Every time a fellow entrepreneur talks to me about a tough fundraising process, they seem convinced that the problem is potential investors failing to see the business’ potential. Although investors may cite things like market size, technology or stage, the real reason is often that they don’t believe in the entrepreneur and the team. In other words, it’s not them. It’s you. They just can’t tell you that.
So what makes a good entrepreneurial team? There are some traits that are easy to read. What are the backgrounds of the founders? Are they complementary or overlapping? Do they have the DNA to pull off the venture they are attacking? What kind of leadership qualities do they have? Are they trustworthy? Do they exhibit tenacity? All of these are good questions, but I’ve come to the conclusion that the most important attribute of the highest quality entrepreneurial teams is “Thinking while Doing.”
What does that mean?
As we’ve grown BloomReach, I have discovered the challenge that most scaling (and larger) companies face. To align a larger organization requires planning. Planning requires a lot of meetings. A lot of meetings means a ton of (sometimes) unproductive time. And all of that can really slow things down. Don’t get me wrong – I think driving alignment towards objectives is among the most important things a leader can do. But the process of doing so creates a highly linear dynamic:
- Create a strategic plan.
- Socialize that plan with members of the leadership team.
- Solicit bottom-up input from the larger team.
- Finalize that plan with the team.
- Share it and receive input from your board.
- Start planning on execution.
- Lay out the execution plan in detail.
- Refactor the strategic plan based on execution realities (and argue over priorities).
- Communicate the plan broadly including “why” it’s the right plan
- Execute with great focus.
Repeat steps 1 through 10. Nothing is wrong with that process — except that in order to meet reality (fast-changing markets, fast-changing execution considerations, team limitations etc. etc.), it’s just too slow.
A great CEO (which I aspire to be but am nowhere near) can execute the above process flawlessly and thoughtfully, driving both a great strategy and great execution. On the other hand, the entrepreneurial mindset means breaking that process as one deems necessary if it leads to better outcomes. It means thinking while doing. Let’s take a set of examples. What if the market is not responding well to an early product? The corporate mindset would wait until the next strategic plan before killing it. The entrepreneurial mindset would change the product strategy on the fly, independent of the “company goals.” What if the headcount plan suggests hiring 10 more people, but circumstances suggest those 10 people would not be particularly productive until a new leader is identified? The corporate approach would cause the company to execute on the plan anyway (until the next budgeting cycle). The entrepreneurial leader would kill that headcount, independent of what the plan says. What if a number of customers were not happy and the company decided that a product re-think was the only way to satisfy them? The entrepreneurial leader would apply a “by any means necessary” approach to retaining those customers while the product was being worked on.
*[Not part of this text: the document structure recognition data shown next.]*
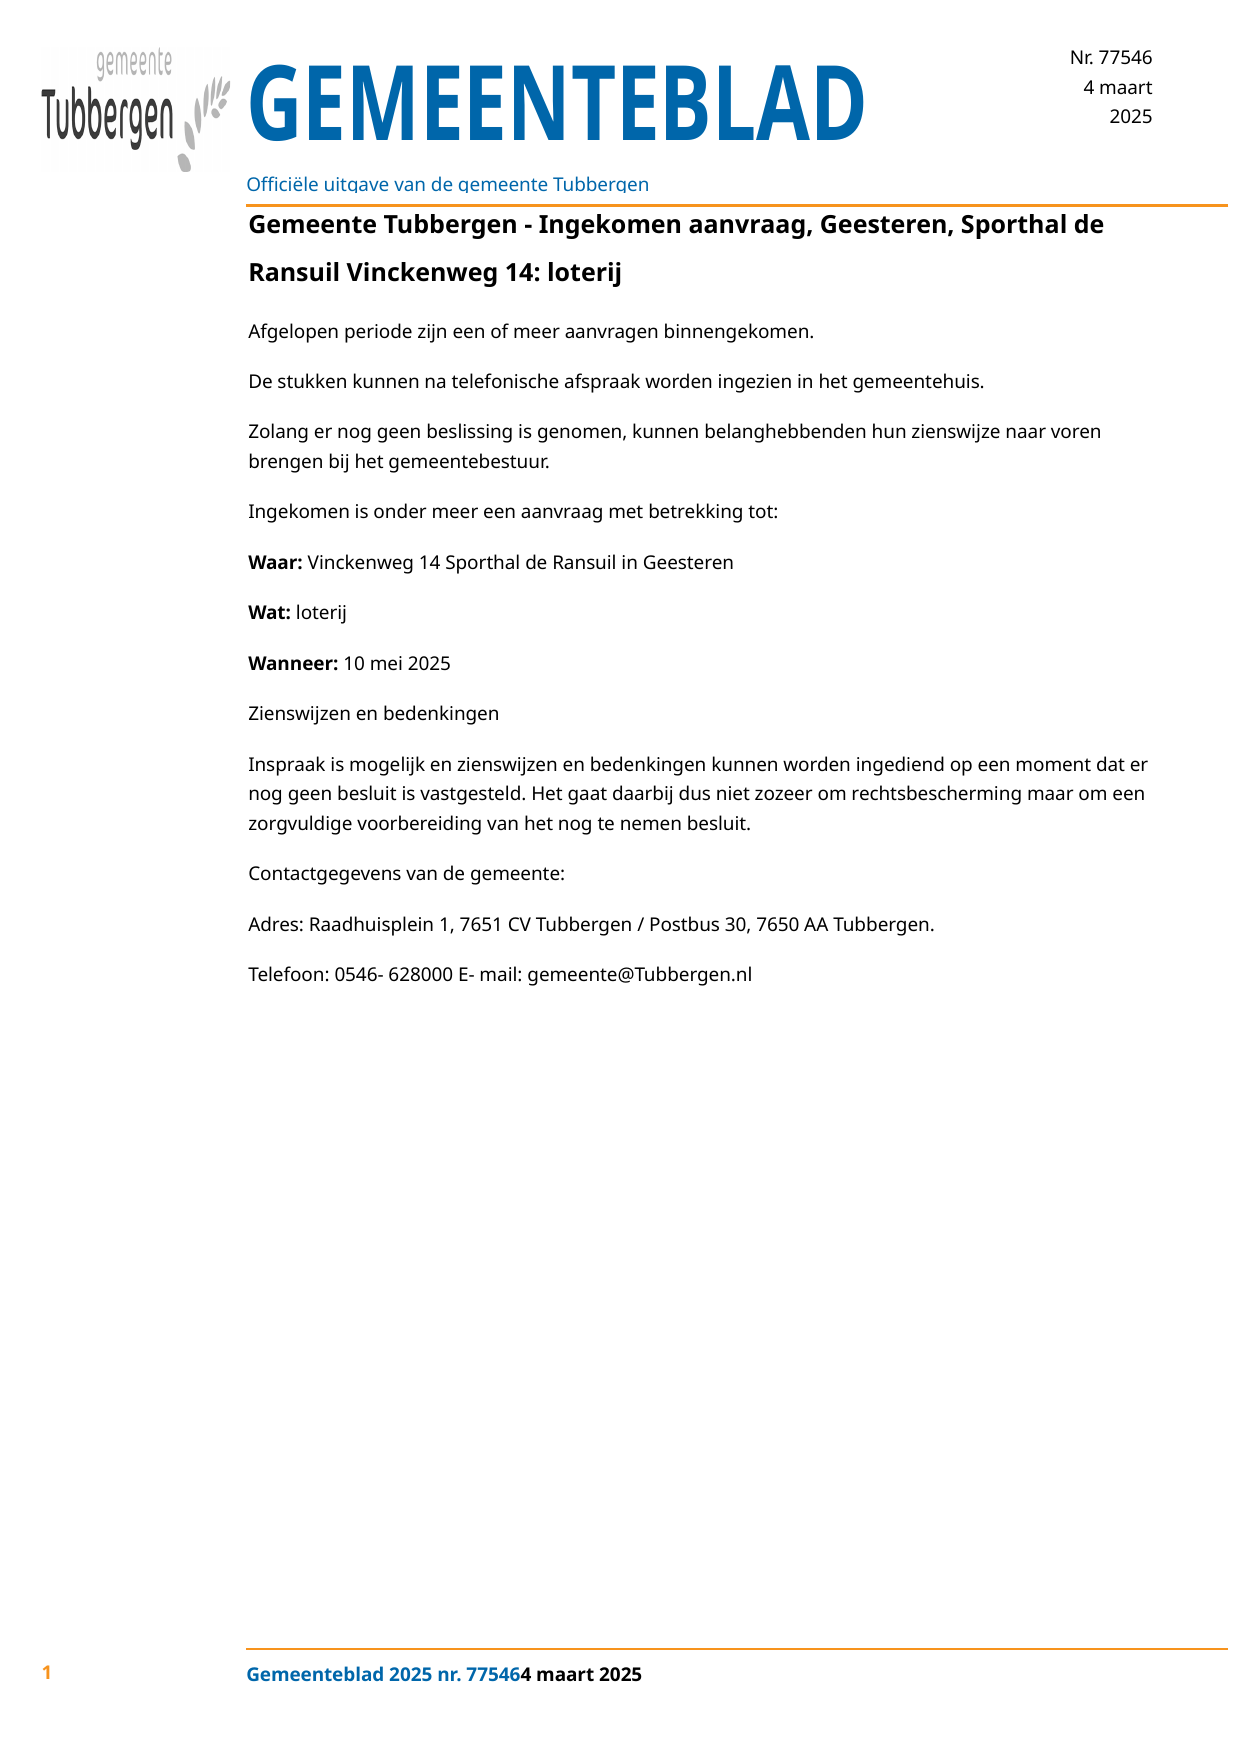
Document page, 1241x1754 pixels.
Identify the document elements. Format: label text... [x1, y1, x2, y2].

text Ingekomen is onder meer een aanvraag met betrekking tot: [248, 499, 1152, 524]
text Telefoon: 0546- 628000 E- mail: gemeente@Tubbergen.nl [248, 961, 1152, 987]
text Afgelopen periode zijn een of meer aanvragen binnengekomen. [248, 318, 1152, 344]
text Adres: Raadhuisplein 1, 7651 CV Tubbergen / Postbus 30, 7650 AA Tubbergen. [248, 911, 1152, 937]
text Wat: loterij [248, 599, 1152, 625]
text Gemeente Tubbergen - Ingekomen aanvraag, Geesteren, Sporthal de Ransuil Vinckenweg 14: loterij [248, 207, 1152, 288]
text Zienswijzen en bedenkingen [248, 700, 1152, 726]
text Waar: Vinckenweg 14 Sporthal de Ransuil in Geesteren [248, 549, 1152, 575]
picture [41, 47, 231, 172]
text Inspraak is mogelijk en zienswijzen en bedenkingen kunnen worden ingediend op een moment dat er nog geen besluit is vastgesteld. Het gaat daarbij dus niet zozeer om rechtsbescherming maar om een zorgvuldige voorbereiding van het nog te nemen besluit. [248, 751, 1152, 836]
text Zolang er nog geen beslissing is genomen, kunnen belanghebbenden hun zienswijze naar voren brengen bij het gemeentebestuur. [248, 419, 1152, 474]
text Contactgegevens van de gemeente: [248, 860, 1152, 886]
text Wanneer: 10 mei 2025 [248, 650, 1152, 676]
text De stukken kunnen na telefonische afspraak worden ingezien in het gemeentehuis. [248, 368, 1152, 394]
Thinking while doing is really hard. Most organizations are set up for the leadership and the board to do the thinking and the team to do the doing. That is a broken approach in an entrepreneurial company – everyone is accountable for thinking and everyone is accountable for doing. And both need to be done in parallel. Good planning is valuable to get everyone on the same page towards a great set of goals and with a winning strategy based on current information. But the entrepreneurial mindset requires everyone to be totally prepared to throw out the part of the strategy they are executing on in favor of whatever works. Often that can cause short-term alignment issues or even hurt feelings. But as long as the culture of your startup is one that is oriented to outcomes and not process – all is forgiven. Entrepreneurs at all levels know that alignment is key in the long term. They will certainly communicate actively when they are “throwing out the strategy,” but they will likely do it anyway.
Both thinking and doing are equally important. Many teams I meet are super-scrappy and show great traction, but when challenged, they can’t clearly articulate why their approach is the winning one. Equally, many teams have the most thoughtful plans, but little to show for it. The magical startups have both. When investors ask you to present your plan, then follow that up with a series of questions about traction – they are in effect asking you if you can think while doing.
Having a well run strategic-planning-to-execution process, while maintaining an entrepreneurial mindset (which by definition means breaking that process when it’s the right answer) is a brutally difficult judo move. But the best businesses do it. The next time you’re thinking about whether you have the right entrepreneurial environment, ask yourself three basic questions:
- Do you have a great plan that everyone buys into?
- Do you have world-class execution skills to make that plan a reality?
- Do you have a mechanism for everyone in the company to throw out and refactor their part of the plan when they feel it’s the right answer?
If you’ve answered yes, yes, yes – you’re set with a scalable, yet entrepreneurial, culture of excellence.